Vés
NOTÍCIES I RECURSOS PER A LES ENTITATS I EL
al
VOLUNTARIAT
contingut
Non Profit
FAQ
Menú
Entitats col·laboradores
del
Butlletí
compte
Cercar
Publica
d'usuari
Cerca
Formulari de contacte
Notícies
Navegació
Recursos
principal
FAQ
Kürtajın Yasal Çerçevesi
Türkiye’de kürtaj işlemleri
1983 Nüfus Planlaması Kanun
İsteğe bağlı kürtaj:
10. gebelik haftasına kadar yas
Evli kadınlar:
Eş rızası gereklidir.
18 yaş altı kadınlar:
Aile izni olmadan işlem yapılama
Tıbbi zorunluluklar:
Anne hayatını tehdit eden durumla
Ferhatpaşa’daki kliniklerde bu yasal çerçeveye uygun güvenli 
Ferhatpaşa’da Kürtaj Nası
· · · · ·
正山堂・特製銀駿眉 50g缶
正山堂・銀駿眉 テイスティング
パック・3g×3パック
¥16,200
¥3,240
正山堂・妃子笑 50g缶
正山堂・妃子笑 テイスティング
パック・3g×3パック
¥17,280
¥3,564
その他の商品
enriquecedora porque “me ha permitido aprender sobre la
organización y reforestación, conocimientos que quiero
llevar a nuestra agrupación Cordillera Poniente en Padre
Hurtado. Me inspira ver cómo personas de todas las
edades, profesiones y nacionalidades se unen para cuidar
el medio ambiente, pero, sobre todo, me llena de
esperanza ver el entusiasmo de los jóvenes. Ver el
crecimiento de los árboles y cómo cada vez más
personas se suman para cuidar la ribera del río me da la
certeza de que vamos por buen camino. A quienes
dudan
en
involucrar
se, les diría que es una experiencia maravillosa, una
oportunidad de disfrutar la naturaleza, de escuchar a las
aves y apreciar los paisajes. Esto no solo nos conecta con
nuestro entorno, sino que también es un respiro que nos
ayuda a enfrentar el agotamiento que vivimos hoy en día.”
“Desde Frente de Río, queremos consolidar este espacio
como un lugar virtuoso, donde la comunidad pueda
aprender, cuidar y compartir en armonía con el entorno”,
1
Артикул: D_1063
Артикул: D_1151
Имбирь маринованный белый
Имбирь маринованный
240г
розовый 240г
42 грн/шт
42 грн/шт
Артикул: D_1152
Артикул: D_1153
· · · · ·
◆ Exercise
Above are some lines. Repeat exactly, and only, those from the line that has "NOTÍCIES I RECURSOS PER A LES ENTITATS I EL" through the line that has "1983 Nüfus Planlaması Kanun".

◆ Answer for the task
NOTÍCIES I RECURSOS PER A LES ENTITATS I EL
al
VOLUNTARIAT
contingut
Non Profit
FAQ
Menú
Entitats col·laboradores
del
Butlletí
compte
Cercar
Publica
d'usuari
Cerca
Formulari de contacte
Notícies
Navegació
Recursos
principal
FAQ
Kürtajın Yasal Çerçevesi
Türkiye’de kürtaj işlemleri
1983 Nüfus Planlaması Kanun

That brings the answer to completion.